In the old days she had replied, but she was not such a creature of habit as he was - nor so false, he sometimes told himself. Kindness and pity had no power with her; she would never have pretended an emotion she didn’t feel, and like an animal she gave way completely to the momentary sickness and recovered as suddenly. When he found her in the bedroom under the mosquito-net she reminded him of a dog or a cat, she was so completely ‘out’. Her hair was matted, her eyes closed. He stood very still like a spy in foreign territory, and indeed he was in foreign territory now. If home for him meant the reduction of things to a friendly unchanging minimum, home to her was accumulation. The dressing-table was crammed with pots and photographs - himself as a young man in the curiously dated officer’s uniform of the last war: the Chief Justice’s wife whom for the moment she counted as her friend: their only child who had died at school in England three years ago - a little pious nine-year-old girl’s face in the white muslin of first communion: innumerable photographs of Louise herself, in groups with nursing sisters, with the Admiral’s party at Medley Beach, on a Yorkshire moor with Teddy Bromley and his wife. It was as if she were accumulating evidence that she had friends like other people. He watched her through the muslin net Her face had the ivory tinge of atabrine: her hair which had once been the colour of bottled honey was dark and stringy with sweat. These were the times of ugliness when he loved her, when pity and responsibility reached the intensity of a passion. It was pity that told him to go: he wouldn’t have woken his worst enemy from sleep, leave alone Louise. He tiptoed out and down the stairs. (The inside stairs could be found nowhere else in this bungalow city except in Government House, and she had tried to make them an object of pride with stair-carpets and pictures on the wall.) In the living-room there was a bookcase full of her books, rugs on the floor, a native mask from Nigeria, more photographs. The books had to be wiped daily to remove the damp, and she had not succeeded very well in disguising with flowery curtains the food safe which stood with each foot in a little enamel basin of water to keep the ants out The boy was laying a single place for lunch.

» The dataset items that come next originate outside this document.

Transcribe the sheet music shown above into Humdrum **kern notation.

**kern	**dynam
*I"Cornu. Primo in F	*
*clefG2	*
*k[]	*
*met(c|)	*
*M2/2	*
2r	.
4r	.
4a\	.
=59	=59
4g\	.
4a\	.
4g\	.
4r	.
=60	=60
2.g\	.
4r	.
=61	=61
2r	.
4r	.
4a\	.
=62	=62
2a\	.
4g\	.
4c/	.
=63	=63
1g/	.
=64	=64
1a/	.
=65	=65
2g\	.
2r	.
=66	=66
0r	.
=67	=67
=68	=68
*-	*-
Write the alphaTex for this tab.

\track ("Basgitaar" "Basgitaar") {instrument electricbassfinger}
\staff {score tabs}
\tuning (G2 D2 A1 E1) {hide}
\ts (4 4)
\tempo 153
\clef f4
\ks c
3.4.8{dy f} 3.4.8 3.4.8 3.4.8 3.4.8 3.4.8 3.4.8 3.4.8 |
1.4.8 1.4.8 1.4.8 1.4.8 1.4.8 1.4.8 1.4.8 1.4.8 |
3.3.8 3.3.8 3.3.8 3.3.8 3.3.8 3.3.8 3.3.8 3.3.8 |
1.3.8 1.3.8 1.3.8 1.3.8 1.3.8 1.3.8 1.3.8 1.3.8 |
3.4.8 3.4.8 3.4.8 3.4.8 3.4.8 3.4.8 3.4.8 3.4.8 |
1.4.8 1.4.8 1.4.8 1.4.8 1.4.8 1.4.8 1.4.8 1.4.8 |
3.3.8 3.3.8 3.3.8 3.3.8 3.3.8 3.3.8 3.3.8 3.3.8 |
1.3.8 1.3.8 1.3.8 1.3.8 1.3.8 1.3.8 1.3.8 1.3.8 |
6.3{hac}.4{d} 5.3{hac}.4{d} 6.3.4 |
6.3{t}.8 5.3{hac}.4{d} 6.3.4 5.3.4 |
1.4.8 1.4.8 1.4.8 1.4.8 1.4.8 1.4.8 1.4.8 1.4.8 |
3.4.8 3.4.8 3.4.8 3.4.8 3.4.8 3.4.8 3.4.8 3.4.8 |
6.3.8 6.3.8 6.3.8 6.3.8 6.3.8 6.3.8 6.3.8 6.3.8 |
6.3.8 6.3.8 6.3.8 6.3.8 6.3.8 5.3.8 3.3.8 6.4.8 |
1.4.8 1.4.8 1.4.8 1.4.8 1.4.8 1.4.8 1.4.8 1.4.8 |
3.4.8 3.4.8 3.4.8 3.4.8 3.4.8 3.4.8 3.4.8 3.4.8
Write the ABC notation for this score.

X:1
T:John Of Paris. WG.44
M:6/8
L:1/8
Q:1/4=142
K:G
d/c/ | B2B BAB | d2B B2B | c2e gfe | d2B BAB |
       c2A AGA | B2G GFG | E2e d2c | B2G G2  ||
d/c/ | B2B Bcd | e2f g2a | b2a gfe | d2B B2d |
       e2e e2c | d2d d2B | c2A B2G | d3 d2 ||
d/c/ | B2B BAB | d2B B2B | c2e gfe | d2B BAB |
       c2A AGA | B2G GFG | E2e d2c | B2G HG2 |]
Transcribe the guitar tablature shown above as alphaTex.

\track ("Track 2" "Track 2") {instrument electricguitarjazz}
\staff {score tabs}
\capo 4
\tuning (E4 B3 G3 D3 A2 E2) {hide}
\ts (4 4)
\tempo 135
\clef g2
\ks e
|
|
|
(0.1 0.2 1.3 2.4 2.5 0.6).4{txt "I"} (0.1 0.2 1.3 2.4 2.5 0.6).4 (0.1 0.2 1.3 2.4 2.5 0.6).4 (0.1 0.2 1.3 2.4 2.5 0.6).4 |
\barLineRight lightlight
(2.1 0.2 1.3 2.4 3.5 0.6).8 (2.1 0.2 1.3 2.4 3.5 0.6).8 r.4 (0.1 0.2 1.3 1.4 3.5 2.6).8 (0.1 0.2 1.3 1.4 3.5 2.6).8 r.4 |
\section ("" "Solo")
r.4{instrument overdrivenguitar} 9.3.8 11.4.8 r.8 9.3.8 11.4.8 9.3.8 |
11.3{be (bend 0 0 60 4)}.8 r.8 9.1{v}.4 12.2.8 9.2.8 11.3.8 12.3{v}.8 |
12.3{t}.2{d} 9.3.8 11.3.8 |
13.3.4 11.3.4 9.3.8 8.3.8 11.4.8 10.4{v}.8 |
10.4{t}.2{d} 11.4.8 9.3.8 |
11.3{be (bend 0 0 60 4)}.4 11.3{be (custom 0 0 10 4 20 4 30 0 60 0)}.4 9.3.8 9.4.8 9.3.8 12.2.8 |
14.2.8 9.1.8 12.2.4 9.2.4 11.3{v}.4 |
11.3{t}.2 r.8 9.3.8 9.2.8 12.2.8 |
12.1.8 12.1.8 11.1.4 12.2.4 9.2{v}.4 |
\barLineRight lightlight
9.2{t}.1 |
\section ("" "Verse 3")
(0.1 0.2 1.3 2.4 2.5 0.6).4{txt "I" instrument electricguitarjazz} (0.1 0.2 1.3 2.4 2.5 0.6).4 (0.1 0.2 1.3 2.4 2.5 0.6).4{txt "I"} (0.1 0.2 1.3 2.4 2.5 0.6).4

The boy was short and squat with the broad ugly pleasant face of a Temne. His bare feet flapped like empty gloves across the floor.

‘What’s wrong with Missus?’ Scobie asked.

‘Belly humbug,’ Ali said.

Scobie took a Mende grammar from the bookcase: it was tucked away in the bottom shelf where its old untidy cover was least conspicuous. In the upper shelves were the flimsy rows of Louise’s authors - not so young modern poets and the novels of Virginia Woolf. He couldn’t concentrate: it was too hot and his wife’s absence was like a garrulous companion in the room reminding him of his responsibility. A fork fell on the floor and he watched Ali surreptitiously wipe it on his sleeve, watched him with affection. They had been together fifteen years - a year longer than his marriage - a long time to keep a servant He had been ‘small boy’ first then assistant steward in the days when one kept four servants, now he was plain steward. After each leave Ali would be on the landing-stage waiting to organize his luggage with three or four ragged carriers. In the intervals of leave many people tried to steal Ali’s services, but he had never yet failed to be waiting -except once when he had been in prison. There was no disgrace about prison; it was an obstacle that no one could avoid for ever.